[Excerpts from a layout annotation set]

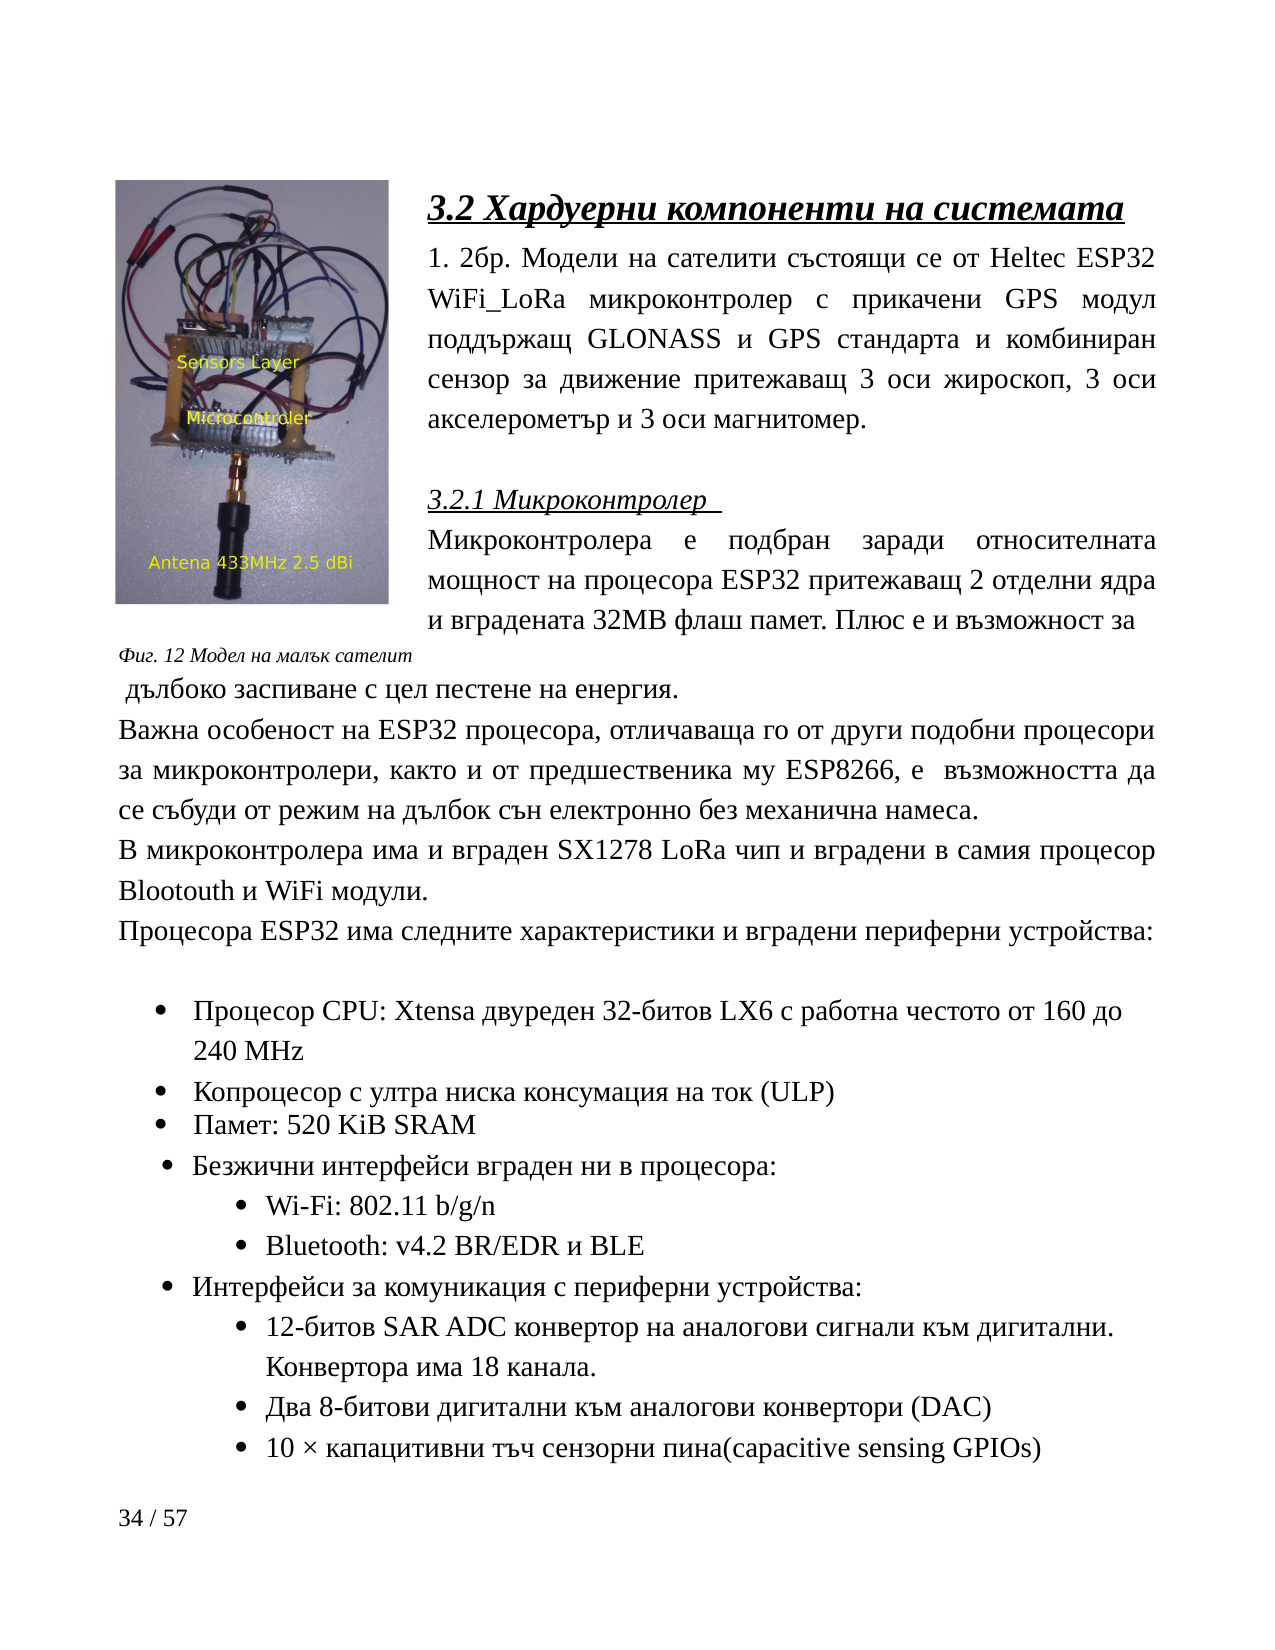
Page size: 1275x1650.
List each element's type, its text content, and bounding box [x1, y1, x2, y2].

list Интерфейси за комуникация с периферни устройства: [162, 1269, 1157, 1302]
list Процесор CPU: Xtensa двуреден 32-битов LX6 с работна честото от 160 до 240 MHz [156, 993, 1157, 1067]
list Wi-Fi: 802.11 b/g/n [236, 1188, 1157, 1222]
subtitle 3.2 Хардуерни компоненти на системата [427, 185, 1157, 228]
text 3.2.1 Микроконтролер [427, 482, 1157, 515]
list 10 × капацитивни тъч сензорни пина(capacitive sensing GPIOs) [236, 1430, 1157, 1463]
list Bluetooth: v4.2 BR/EDR и BLE [236, 1228, 1157, 1262]
picture [115, 177, 389, 607]
text дълбоко заспиване с цел пестене на енергия. [118, 672, 1157, 705]
list Безжични интерфейси вграден ни в процесора: [162, 1148, 1157, 1181]
text 1. 2бр. Модели на сателити състоящи се от Heltec ESP32 WiFi_LoRa микроконтролер с прикачени GPS модул поддържащ GLONASS и GPS стандарта и комбиниран сензор за движение притежаващ 3 оси жироскоп, 3 оси акселерометър и 3 оси магнитомер. [427, 241, 1157, 435]
list 12-битов SAR ADC конвертор на аналогови сигнали към дигитални. Конвертора има 18 канала. [236, 1309, 1157, 1383]
text В микроконтролера има и вграден SX1278 LoRa чип и вградени в самия процесор Blootouth и WiFi модули. [118, 832, 1157, 906]
text Фиг. 12 Модел на малък сателит [118, 643, 1157, 667]
text Важна особеност на ESP32 процесора, отличаваща го от други подобни процесори за микроконтролери, както и от предшественика му ESP8266, е възможността да се събуди от режим на дълбок сън електронно без механична намеса. [118, 712, 1157, 826]
list Копроцесор с ултра ниска консумация на ток (ULP) [156, 1074, 1157, 1107]
list Два 8-битови дигитални към аналогови конвертори (DAC) [236, 1389, 1157, 1423]
list Памет: 520 KiB SRAM [156, 1107, 1157, 1141]
text Процесора ЕSP32 има следните характеристики и вградени периферни устройства: [118, 913, 1157, 946]
text Микроконтролера е подбран заради относителната мощност на процесора ESP32 притежаващ 2 отделни ядра и вградената 32MB флаш памет. Плюс е и възможност за [427, 522, 1157, 636]
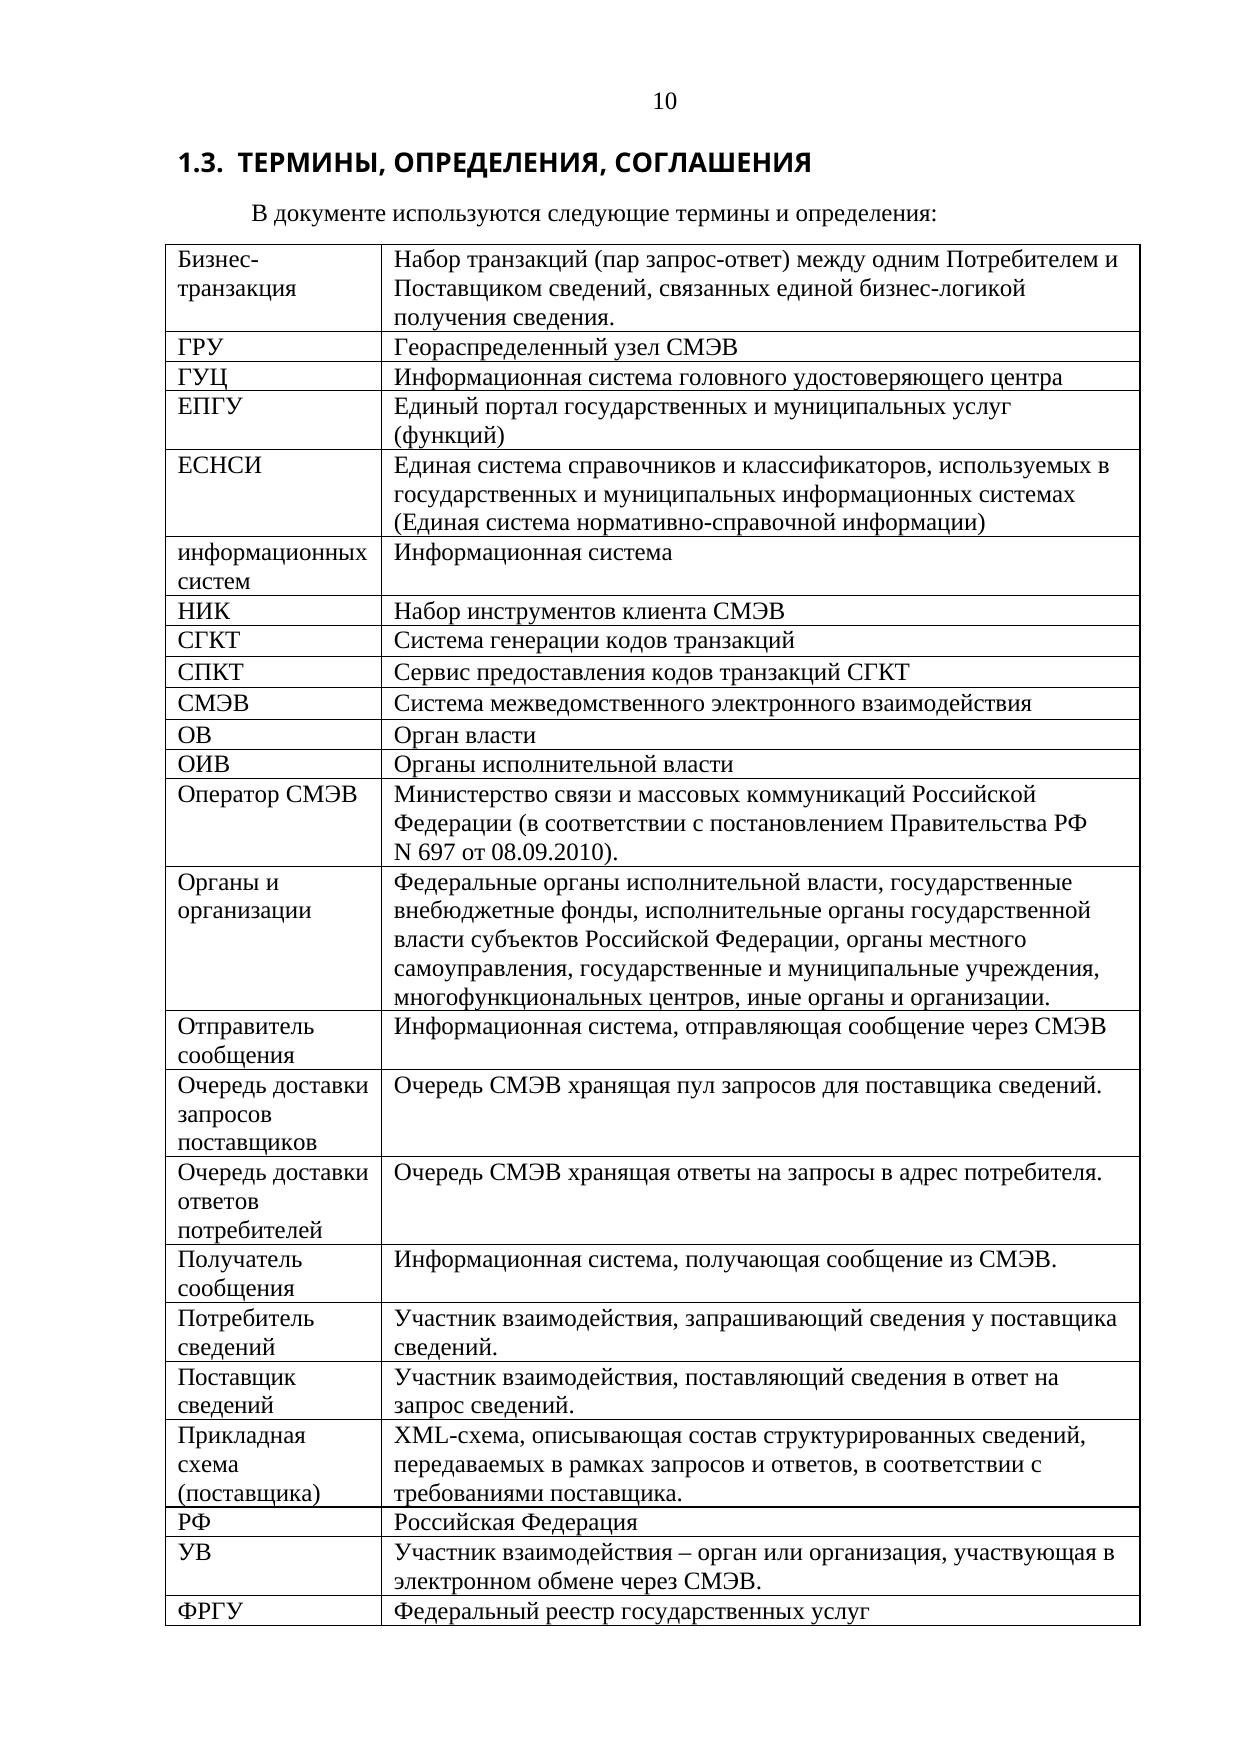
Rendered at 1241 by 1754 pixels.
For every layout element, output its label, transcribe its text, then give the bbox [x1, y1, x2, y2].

table_cell Органы исполнительной власти [382, 750, 1139, 778]
table_cell Органы и организации [166, 867, 381, 1010]
table_cell Федеральные органы исполнительной власти, государственные внебюджетные фонды, исполнительные органы государственной власти субъектов Российской Федерации, органы местного самоуправления, государственные и муниципальные учреждения, многофункциональных центров, иные органы и организации. [382, 867, 1139, 1010]
table_cell ОИВ [166, 750, 381, 778]
table_cell Система межведомственного электронного взаимодействия [382, 688, 1139, 719]
table_cell информационных систем [166, 537, 381, 595]
table_cell ФРГУ [166, 1596, 381, 1624]
table_cell Участник взаимодействия, поставляющий сведения в ответ на запрос сведений. [382, 1362, 1139, 1419]
subtitle Термины, определения, соглашения [177, 143, 1152, 180]
table_cell Информационная система, отправляющая сообщение через СМЭВ [382, 1011, 1139, 1069]
table_cell Единая система справочников и классификаторов, используемых в государственных и муниципальных информационных системах (Единая система нормативно-справочной информации) [382, 450, 1139, 536]
table_cell Очередь доставки ответов потребителей [166, 1157, 381, 1243]
table_cell ГРУ [166, 332, 381, 361]
table_cell Геораспределенный узел СМЭВ [382, 332, 1139, 361]
table_cell Очередь доставки запросов поставщиков [166, 1070, 381, 1156]
table_cell Орган власти [382, 720, 1139, 748]
table_cell Очередь СМЭВ хранящая пул запросов для поставщика сведений. [382, 1070, 1139, 1156]
table_header Набор транзакций (пар запрос-ответ) между одним Потребителем и Поставщиком сведений, связанных единой бизнес-логикой получения сведения. [382, 245, 1139, 331]
table_cell Система генерации кодов транзакций [382, 626, 1139, 656]
table_cell Информационная система головного удостоверяющего центра [382, 362, 1139, 390]
table_cell Поставщик сведений [166, 1362, 381, 1419]
table_cell Участник взаимодействия – орган или организация, участвующая в электронном обмене через СМЭВ. [382, 1537, 1139, 1595]
text В документе используются следующие термины и определения: [177, 198, 1152, 227]
table_cell Российская Федерация [382, 1508, 1139, 1536]
table_cell РФ [166, 1508, 381, 1536]
table_cell Оператор СМЭВ [166, 779, 381, 866]
table_cell Участник взаимодействия, запрашивающий сведения у поставщика сведений. [382, 1303, 1139, 1361]
table_cell Получатель сообщения [166, 1245, 381, 1302]
table_cell Потребитель сведений [166, 1303, 381, 1361]
table_cell ЕСНСИ [166, 450, 381, 536]
table_header Бизнес-транзакция [166, 245, 381, 331]
table_cell ЕПГУ [166, 391, 381, 449]
table_cell Федеральный реестр государственных услуг [382, 1596, 1139, 1624]
table_cell СПКТ [166, 657, 381, 687]
table_cell Министерство связи и массовых коммуникаций Российской Федерации (в соответствии с постановлением Правительства РФ N 697 от 08.09.2010). [382, 779, 1139, 866]
table_cell СГКТ [166, 626, 381, 656]
table_cell УВ [166, 1537, 381, 1595]
table_cell Информационная система, получающая сообщение из СМЭВ. [382, 1245, 1139, 1302]
table_cell Очередь СМЭВ хранящая ответы на запросы в адрес потребителя. [382, 1157, 1139, 1243]
table_cell ГУЦ [166, 362, 381, 390]
table_cell СМЭВ [166, 688, 381, 719]
table_cell НИК [166, 596, 381, 624]
table_cell Отправитель сообщения [166, 1011, 381, 1069]
table_cell ОВ [166, 720, 381, 748]
table_cell XML-схема, описывающая состав структурированных сведений, передаваемых в рамках запросов и ответов, в соответствии с требованиями поставщика. [382, 1420, 1139, 1506]
table_cell Единый портал государственных и муниципальных услуг (функций) [382, 391, 1139, 449]
table_cell Прикладная схема (поставщика) [166, 1420, 381, 1506]
table_cell Сервис предоставления кодов транзакций СГКТ [382, 657, 1139, 687]
table_cell Набор инструментов клиента СМЭВ [382, 596, 1139, 624]
table_cell Информационная система [382, 537, 1139, 595]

## YOUR GOAL
Turn every line of the material above into a JSON list of strings, one string per line, skipping blank lines and leaving the pictures out.

## RESPONSE FOR THIS EXERCISE
[
  "Page size: 1275x1650.",
  "List each element's type, its text content, and bounding box [x1, y1, x2, y2].",
  "list Интерфейси за комуникация с периферни устройства: [162, 1269, 1157, 1302]",
  "list Процесор CPU: Xtensa двуреден 32-битов LX6 с работна честото от 160 до 240 MHz [156, 993, 1157, 1067]",
  "list Wi-Fi: 802.11 b/g/n [236, 1188, 1157, 1222]",
  "subtitle 3.2 Хардуерни компоненти на системата [427, 185, 1157, 228]",
  "text 3.2.1 Микроконтролер [427, 482, 1157, 515]",
  "list 10 × капацитивни тъч сензорни пина(capacitive sensing GPIOs) [236, 1430, 1157, 1463]",
  "list Bluetooth: v4.2 BR/EDR и BLE [236, 1228, 1157, 1262]",
  "picture [115, 177, 389, 607]",
  "text дълбоко заспиване с цел пестене на енергия. [118, 672, 1157, 705]",
  "list Безжични интерфейси вграден ни в процесора: [162, 1148, 1157, 1181]",
  "text 1. 2бр. Модели на сателити състоящи се от Heltec ESP32 WiFi_LoRa микроконтролер с прикачени GPS модул поддържащ GLONASS и GPS стандарта и комбиниран сензор за движение притежаващ 3 оси жироскоп, 3 оси акселерометър и 3 оси магнитомер. [427, 241, 1157, 435]",
  "list 12-битов SAR ADC конвертор на аналогови сигнали към дигитални. Конвертора има 18 канала. [236, 1309, 1157, 1383]",
  "text В микроконтролера има и вграден SX1278 LoRa чип и вградени в самия процесор Blootouth и WiFi модули. [118, 832, 1157, 906]",
  "text Фиг. 12 Модел на малък сателит [118, 643, 1157, 667]",
  "text Важна особеност на ESP32 процесора, отличаваща го от други подобни процесори за микроконтролери, както и от предшественика му ESP8266, е възможността да се събуди от режим на дълбок сън електронно без механична намеса. [118, 712, 1157, 826]",
  "list Копроцесор с ултра ниска консумация на ток (ULP) [156, 1074, 1157, 1107]",
  "list Два 8-битови дигитални към аналогови конвертори (DAC) [236, 1389, 1157, 1423]",
  "list Памет: 520 KiB SRAM [156, 1107, 1157, 1141]",
  "text Процесора ЕSP32 има следните характеристики и вградени периферни устройства: [118, 913, 1157, 946]",
  "text Микроконтролера е подбран заради относителната мощност на процесора ESP32 притежаващ 2 отделни ядра и вградената 32MB флаш памет. Плюс е и възможност за [427, 522, 1157, 636]",
  "Rendered at 1241 by 1754 pixels.",
  "For every layout element, output its label, transcribe its text, then give the bbox [x1, y1, x2, y2].",
  "table_cell Органы исполнительной власти [382, 750, 1139, 778]",
  "table_cell Органы и организации [166, 867, 381, 1010]",
  "table_cell Федеральные органы исполнительной власти, государственные внебюджетные фонды, исполнительные органы государственной власти субъектов Российской Федерации, органы местного самоуправления, государственные и муниципальные учреждения, многофункциональных центров, иные органы и организации. [382, 867, 1139, 1010]",
  "table_cell ОИВ [166, 750, 381, 778]",
  "table_cell Система межведомственного электронного взаимодействия [382, 688, 1139, 719]",
  "table_cell информационных систем [166, 537, 381, 595]",
  "table_cell ФРГУ [166, 1596, 381, 1624]",
  "table_cell Участник взаимодействия, поставляющий сведения в ответ на запрос сведений. [382, 1362, 1139, 1419]",
  "subtitle Термины, определения, соглашения [177, 143, 1152, 180]",
  "table_cell Информационная система, отправляющая сообщение через СМЭВ [382, 1011, 1139, 1069]",
  "table_cell Единая система справочников и классификаторов, используемых в государственных и муниципальных информационных системах (Единая система нормативно-справочной информации) [382, 450, 1139, 536]",
  "table_cell Очередь доставки ответов потребителей [166, 1157, 381, 1243]",
  "table_cell ГРУ [166, 332, 381, 361]",
  "table_cell Геораспределенный узел СМЭВ [382, 332, 1139, 361]",
  "table_cell Очередь доставки запросов поставщиков [166, 1070, 381, 1156]",
  "table_cell Орган власти [382, 720, 1139, 748]",
  "table_cell Очередь СМЭВ хранящая пул запросов для поставщика сведений. [382, 1070, 1139, 1156]",
  "table_header Набор транзакций (пар запрос-ответ) между одним Потребителем и Поставщиком сведений, связанных единой бизнес-логикой получения сведения. [382, 245, 1139, 331]",
  "table_cell Система генерации кодов транзакций [382, 626, 1139, 656]",
  "table_cell Информационная система головного удостоверяющего центра [382, 362, 1139, 390]",
  "table_cell Поставщик сведений [166, 1362, 381, 1419]",
  "table_cell Участник взаимодействия – орган или организация, участвующая в электронном обмене через СМЭВ. [382, 1537, 1139, 1595]",
  "text В документе используются следующие термины и определения: [177, 198, 1152, 227]",
  "table_cell Российская Федерация [382, 1508, 1139, 1536]",
  "table_cell РФ [166, 1508, 381, 1536]",
  "table_cell Оператор СМЭВ [166, 779, 381, 866]",
  "table_cell Участник взаимодействия, запрашивающий сведения у поставщика сведений. [382, 1303, 1139, 1361]",
  "table_cell Получатель сообщения [166, 1245, 381, 1302]",
  "table_cell Потребитель сведений [166, 1303, 381, 1361]",
  "table_cell ЕСНСИ [166, 450, 381, 536]",
  "table_header Бизнес-транзакция [166, 245, 381, 331]",
  "table_cell ЕПГУ [166, 391, 381, 449]",
  "table_cell Федеральный реестр государственных услуг [382, 1596, 1139, 1624]",
  "table_cell СПКТ [166, 657, 381, 687]",
  "table_cell Министерство связи и массовых коммуникаций Российской Федерации (в соответствии с постановлением Правительства РФ N 697 от 08.09.2010). [382, 779, 1139, 866]",
  "table_cell СГКТ [166, 626, 381, 656]",
  "table_cell УВ [166, 1537, 381, 1595]",
  "table_cell Информационная система, получающая сообщение из СМЭВ. [382, 1245, 1139, 1302]",
  "table_cell Очередь СМЭВ хранящая ответы на запросы в адрес потребителя. [382, 1157, 1139, 1243]",
  "table_cell ГУЦ [166, 362, 381, 390]",
  "table_cell СМЭВ [166, 688, 381, 719]",
  "table_cell НИК [166, 596, 381, 624]",
  "table_cell Отправитель сообщения [166, 1011, 381, 1069]",
  "table_cell ОВ [166, 720, 381, 748]",
  "table_cell XML-схема, описывающая состав структурированных сведений, передаваемых в рамках запросов и ответов, в соответствии с требованиями поставщика. [382, 1420, 1139, 1506]",
  "table_cell Единый портал государственных и муниципальных услуг (функций) [382, 391, 1139, 449]",
  "table_cell Прикладная схема (поставщика) [166, 1420, 381, 1506]",
  "table_cell Сервис предоставления кодов транзакций СГКТ [382, 657, 1139, 687]",
  "table_cell Набор инструментов клиента СМЭВ [382, 596, 1139, 624]",
  "table_cell Информационная система [382, 537, 1139, 595]"
]